Despite engaging in films, Sathyu has not neglected his passion for theatre. He started his career as a stage art director and turned out to be one of the forerunners of Indian Peoples Theatre Academy (IPTA). His first love has always been theatre. Ever since Sathyu has been making films at regular intervals, but has never left his contact with the stage. Till date, he has directed nine plays including Dara Shikoh, Mudrarakshasa, Aakhri Shama, Rashoman, Bakri (Kuri in Kannada), Girija Ke Sapne, Mote Ram Ka Satyagrah, Emil’s Enemies (a play around the last assassination attempt on Adolf Hitler-Emil was the code name given by the German underground for Hitler), Safed Kundali, Amritha, and Gulebakavali. His play Dara Shikoh is considered as a modern classic and turning point of traditional theatrical sensibilities. Another of his landmark play is Amrita based on the work of Danish Iqbal. This play brings into focus the perpetual mystic love of Amritha Preetam, the renowned Punjabi writer. His stage design set a new standard for theatre and cinema. He uses his distinctive stagecraft in the films too to make political statements. Taking Sathyu’s contribution to the field of theatre, Sangeet Natak Akademi honoured him with an award and fellowship.

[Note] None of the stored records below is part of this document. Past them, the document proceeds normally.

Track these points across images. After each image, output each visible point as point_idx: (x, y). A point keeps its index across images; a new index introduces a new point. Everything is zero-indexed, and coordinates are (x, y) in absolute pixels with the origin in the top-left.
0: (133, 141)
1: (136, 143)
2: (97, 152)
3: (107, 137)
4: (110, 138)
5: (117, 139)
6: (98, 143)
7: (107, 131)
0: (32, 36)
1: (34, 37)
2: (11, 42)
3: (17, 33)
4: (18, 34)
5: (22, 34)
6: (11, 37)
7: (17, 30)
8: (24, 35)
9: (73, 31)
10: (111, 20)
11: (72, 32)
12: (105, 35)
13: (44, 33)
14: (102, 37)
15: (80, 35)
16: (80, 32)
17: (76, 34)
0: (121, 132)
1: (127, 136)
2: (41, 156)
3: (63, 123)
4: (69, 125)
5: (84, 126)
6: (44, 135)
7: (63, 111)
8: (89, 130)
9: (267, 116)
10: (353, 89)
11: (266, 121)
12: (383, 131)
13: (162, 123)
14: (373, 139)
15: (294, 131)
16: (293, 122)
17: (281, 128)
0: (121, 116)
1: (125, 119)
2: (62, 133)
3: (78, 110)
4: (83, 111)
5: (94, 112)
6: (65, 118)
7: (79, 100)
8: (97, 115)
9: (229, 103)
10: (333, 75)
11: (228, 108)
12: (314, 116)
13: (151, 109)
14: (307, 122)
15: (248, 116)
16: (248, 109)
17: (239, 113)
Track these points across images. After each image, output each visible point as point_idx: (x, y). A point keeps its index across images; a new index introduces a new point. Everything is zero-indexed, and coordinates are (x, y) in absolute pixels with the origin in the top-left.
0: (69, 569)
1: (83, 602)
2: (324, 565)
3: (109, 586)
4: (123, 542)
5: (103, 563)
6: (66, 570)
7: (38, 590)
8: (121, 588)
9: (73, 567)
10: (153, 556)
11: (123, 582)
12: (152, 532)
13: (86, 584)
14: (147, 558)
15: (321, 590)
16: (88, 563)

To understand Sathyu’s love for artistic images, one has to watch Ghalib, a sensitively made documentary on the Urdu poet. The film reflects Ghalib’s frustration and repeated attempts to escape from poverty into the freedom of unfettered wandering. The images are drawn from contemporary miniatures, monuments, and drawings. He penetrated into the small screen and made serials such as Pratidhwani, a serial based on stories of Kannada writer Masti Venkatesha Iyengar, Choli-Daaman, Kayar, and Antim Raja of Kodagu.

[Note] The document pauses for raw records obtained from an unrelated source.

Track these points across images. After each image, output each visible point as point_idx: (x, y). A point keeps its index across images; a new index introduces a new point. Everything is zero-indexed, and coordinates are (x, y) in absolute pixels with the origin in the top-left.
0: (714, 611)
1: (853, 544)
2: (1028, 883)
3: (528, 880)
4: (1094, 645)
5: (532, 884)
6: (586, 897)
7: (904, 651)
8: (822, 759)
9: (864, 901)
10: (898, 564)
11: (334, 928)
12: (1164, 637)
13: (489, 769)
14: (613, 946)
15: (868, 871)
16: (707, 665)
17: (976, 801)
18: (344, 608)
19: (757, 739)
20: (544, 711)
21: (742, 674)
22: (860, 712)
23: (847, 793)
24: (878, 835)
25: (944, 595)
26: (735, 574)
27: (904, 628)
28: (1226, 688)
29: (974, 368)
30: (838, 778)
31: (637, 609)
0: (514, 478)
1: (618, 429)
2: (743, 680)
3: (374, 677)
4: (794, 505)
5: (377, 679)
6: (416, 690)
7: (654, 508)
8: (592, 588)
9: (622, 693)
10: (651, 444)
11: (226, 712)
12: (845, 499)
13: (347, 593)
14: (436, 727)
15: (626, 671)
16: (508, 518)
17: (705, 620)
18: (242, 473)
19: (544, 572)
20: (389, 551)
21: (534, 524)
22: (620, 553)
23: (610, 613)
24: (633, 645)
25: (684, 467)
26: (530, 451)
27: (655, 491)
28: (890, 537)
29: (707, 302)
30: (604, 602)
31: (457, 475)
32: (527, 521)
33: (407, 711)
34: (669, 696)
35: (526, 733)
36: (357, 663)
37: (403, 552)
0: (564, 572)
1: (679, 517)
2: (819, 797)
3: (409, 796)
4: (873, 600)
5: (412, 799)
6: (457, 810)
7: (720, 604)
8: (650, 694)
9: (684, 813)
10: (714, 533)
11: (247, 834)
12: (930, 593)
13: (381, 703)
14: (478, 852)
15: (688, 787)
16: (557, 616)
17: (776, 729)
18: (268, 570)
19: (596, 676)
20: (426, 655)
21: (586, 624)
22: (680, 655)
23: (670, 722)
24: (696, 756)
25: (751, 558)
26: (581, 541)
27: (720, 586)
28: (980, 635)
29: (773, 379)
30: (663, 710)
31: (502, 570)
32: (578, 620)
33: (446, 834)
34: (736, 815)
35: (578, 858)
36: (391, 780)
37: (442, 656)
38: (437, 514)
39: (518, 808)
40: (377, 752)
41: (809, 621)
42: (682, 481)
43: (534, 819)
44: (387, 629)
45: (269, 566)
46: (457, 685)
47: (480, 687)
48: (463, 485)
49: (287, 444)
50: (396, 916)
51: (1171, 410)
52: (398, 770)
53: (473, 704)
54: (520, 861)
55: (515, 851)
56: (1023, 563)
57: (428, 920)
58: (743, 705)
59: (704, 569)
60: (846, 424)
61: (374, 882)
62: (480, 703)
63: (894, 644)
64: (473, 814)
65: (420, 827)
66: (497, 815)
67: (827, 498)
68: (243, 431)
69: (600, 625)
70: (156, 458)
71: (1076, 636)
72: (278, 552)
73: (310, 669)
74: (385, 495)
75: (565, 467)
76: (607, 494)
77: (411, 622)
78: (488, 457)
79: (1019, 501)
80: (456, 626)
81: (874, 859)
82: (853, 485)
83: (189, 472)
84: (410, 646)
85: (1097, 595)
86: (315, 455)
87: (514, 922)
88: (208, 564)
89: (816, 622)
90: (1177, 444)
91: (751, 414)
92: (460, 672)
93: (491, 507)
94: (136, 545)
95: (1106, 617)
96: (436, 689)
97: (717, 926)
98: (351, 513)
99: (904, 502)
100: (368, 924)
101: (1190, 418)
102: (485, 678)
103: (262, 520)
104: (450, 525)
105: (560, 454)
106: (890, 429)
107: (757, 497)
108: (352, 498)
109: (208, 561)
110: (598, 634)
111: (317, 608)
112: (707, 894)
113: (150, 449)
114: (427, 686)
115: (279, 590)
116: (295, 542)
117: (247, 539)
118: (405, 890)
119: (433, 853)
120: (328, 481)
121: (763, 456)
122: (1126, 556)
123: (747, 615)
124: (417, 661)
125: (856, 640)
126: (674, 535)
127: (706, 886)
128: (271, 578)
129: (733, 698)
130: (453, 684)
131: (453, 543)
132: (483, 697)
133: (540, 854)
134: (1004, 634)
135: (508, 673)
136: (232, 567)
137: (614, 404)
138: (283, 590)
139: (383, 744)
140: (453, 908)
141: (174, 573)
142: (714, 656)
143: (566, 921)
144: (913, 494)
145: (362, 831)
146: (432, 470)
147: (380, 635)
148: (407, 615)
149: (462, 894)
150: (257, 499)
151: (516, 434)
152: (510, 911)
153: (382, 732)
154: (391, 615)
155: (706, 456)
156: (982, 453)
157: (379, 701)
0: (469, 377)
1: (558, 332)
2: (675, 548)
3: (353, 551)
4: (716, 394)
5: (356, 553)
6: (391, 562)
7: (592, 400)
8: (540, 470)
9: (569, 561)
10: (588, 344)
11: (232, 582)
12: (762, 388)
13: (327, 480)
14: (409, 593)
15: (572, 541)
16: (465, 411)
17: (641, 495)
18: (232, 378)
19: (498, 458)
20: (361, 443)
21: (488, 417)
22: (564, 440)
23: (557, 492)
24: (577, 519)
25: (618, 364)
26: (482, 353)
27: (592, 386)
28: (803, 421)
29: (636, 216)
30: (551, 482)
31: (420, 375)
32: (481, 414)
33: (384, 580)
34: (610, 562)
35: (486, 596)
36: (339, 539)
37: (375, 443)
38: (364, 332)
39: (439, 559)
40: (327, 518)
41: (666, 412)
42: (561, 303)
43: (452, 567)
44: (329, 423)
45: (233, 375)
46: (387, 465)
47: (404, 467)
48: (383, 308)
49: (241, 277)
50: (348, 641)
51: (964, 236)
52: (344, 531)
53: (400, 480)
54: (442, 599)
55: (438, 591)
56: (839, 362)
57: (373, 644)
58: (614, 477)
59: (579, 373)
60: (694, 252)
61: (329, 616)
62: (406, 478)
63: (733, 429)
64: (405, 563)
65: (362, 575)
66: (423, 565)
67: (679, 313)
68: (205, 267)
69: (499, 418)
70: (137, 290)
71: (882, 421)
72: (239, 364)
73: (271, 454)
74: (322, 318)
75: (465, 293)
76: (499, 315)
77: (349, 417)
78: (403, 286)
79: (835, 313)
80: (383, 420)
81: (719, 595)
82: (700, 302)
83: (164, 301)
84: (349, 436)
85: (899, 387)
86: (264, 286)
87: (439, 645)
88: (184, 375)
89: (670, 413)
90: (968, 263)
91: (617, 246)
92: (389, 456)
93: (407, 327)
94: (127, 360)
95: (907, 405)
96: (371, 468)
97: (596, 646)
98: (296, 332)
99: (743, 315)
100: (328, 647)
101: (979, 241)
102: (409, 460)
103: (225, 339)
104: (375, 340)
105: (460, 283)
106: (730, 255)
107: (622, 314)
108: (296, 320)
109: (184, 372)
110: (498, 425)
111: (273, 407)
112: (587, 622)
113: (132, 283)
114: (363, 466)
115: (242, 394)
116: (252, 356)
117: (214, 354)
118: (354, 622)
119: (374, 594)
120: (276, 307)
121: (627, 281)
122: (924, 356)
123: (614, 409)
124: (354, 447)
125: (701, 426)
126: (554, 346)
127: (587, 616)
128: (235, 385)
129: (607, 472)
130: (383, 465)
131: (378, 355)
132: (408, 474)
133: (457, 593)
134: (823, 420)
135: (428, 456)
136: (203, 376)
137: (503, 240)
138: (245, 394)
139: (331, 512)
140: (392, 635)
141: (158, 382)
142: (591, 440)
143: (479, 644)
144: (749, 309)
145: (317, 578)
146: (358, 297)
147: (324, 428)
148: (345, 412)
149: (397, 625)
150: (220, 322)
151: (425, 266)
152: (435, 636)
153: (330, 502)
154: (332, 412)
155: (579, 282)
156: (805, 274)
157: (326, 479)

Most of the films made by Sathyu are political in nature, as he himself admits. “I am branded as a political filmmaker and political theatre person.” In a way, Sathyu reveals an acute eye for the specific realities of the Indian experience, simple and direct.

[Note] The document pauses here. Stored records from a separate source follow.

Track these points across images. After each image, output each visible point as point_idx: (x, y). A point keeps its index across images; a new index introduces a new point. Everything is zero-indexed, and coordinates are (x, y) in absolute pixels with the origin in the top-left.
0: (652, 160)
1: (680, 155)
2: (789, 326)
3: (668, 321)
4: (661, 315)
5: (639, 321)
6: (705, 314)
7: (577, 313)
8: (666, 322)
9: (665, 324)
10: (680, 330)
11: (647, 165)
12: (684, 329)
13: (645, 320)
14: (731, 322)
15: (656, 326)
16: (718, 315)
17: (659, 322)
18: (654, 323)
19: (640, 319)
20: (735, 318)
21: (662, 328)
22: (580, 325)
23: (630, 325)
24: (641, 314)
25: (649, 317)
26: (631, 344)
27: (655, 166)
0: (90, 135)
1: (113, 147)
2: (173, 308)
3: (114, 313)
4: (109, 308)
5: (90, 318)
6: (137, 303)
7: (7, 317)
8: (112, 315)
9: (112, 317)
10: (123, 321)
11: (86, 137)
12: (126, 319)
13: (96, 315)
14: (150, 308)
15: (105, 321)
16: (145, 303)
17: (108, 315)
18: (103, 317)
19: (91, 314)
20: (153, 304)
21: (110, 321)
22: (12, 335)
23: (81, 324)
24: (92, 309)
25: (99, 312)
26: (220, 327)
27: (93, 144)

Even in his nineties, Sathyu still remained an enigmatic figure. With his flowing beard, intense, meditating eyes, he triggers the curiosity of those who talk to him on the issues on public causes. Underlining the importance of performing arts, Sathyu observes that the performing arts have a responsibility to allow debate discussion on socio-economic and political issues. Otherwise, we will become totally immune to the issue the country is facing,” he adds.